**Document passage**
*** Begin section ***

# Problem Statement

In this notebook we'll go over the process of analysing an A/B test, from formulating a hypothesis, testing it, and finally interpreting results. For our data, we'll use a dataset from Kaggle which contains the results of an A/B test on what seems to be 2 different designs of a website page (old_page vs. new_page). 

Steps to be taken:

Designing our experiment
Collecting and preparing the data
Visualising the results
Testing the hypothesis
Drawing conclusions
To make it a bit more realistic, here's a potential scenario for our study:

Let's imagine you work on the product team at a medium-sized online e-commerce business. The UX designer worked really hard on a new version of the product page, with the hope that it will lead to a higher conversion rate. The product manager (PM) told you that the current conversion rate is about 13% on average throughout the year, and that the team would be happy with an increase of 2%, meaning that the new design will be considered a success if it raises the conversion rate to 15%.

Before rolling out the change, the team would be more comfortable testing it on a small number of users to see how it performs, so you suggest running an A/B test on a subset of your user base users.

# Designing the Experiment


Formulating a hypothesis
First things first, we want to make sure we formulate a hypothesis at the start of our project. This will make sure our interpretation of the results is correct as well as rigorous.

Given we don't know if the new design will perform better or worse (or the same?) as our current design, we'll choose a **two-tailed test**:

H0 : p = p0

Ha : p != p0

where p and p0 stand for the conversion rate of the new and old design, respectively. We'll also set a confidence level of 95%: alpha (a) = .05

The alpha value is a threshold we set, by which we say "if the probability of observing a result as extreme or more (-value) is lower than , then we reject the null hypothesis". Since our alpha=.05  (indicating 5% probability), our confidence (1 - alpha) is 95%.

Don't worry if you are not familiar with the above, all this really means is that whatever conversion rate we observe for our new design in our test, we want to be 95% confident it is statistically different from the conversion rate of our old design, before we decide to reject the Null hypothesis .

Choosing the variables
For our test we'll need two groups:

A control group - They'll be shown the old design

A treatment (or experimental) group - They'll be shown the new design

This will be our Independent Variable. The reason we have two groups even though we know the baseline conversion rate is that we want to control for other variables that could have an effect on our results, such as seasonality: by having a control group we can directly compare their results to the treatment group, because the only systematic difference between the groups is the design of the product page, and we can therefore attribute any differences in results to the designs.

*** End section ***

**What to produce**
Copy out the A/B test walkthrough from "H0 : p = p0" down to "alpha) is 95%.", substituting "cutoff" for "threshold".

**Data for analysis**
*** Begin section ***

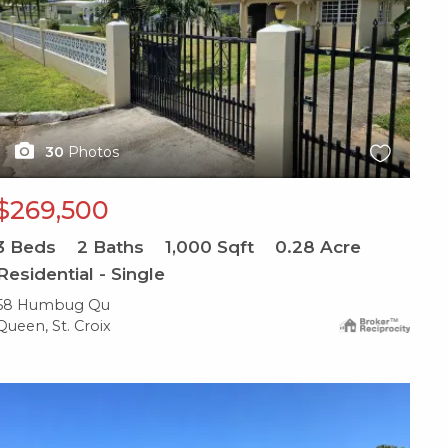
30
Photos
$269,500
3
Beds
2
Baths
1,000
Sqft
0.28
Acre
Residential - Single
58 Humbug Qu
Queen, St. Croix
X1X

*** End section ***

**Finished exercise**
H0 : p = p0

Ha : p != p0

where p and p0 stand for the conversion rate of the new and old design, respectively. We'll also set a confidence level of 95%: alpha (a) = .05

The alpha value is a cutoff we set, by which we say "if the probability of observing a result as extreme or more (-value) is lower than , then we reject the null hypothesis". Since our alpha=.05  (indicating 5% probability), our confidence (1 - alpha) is 95%.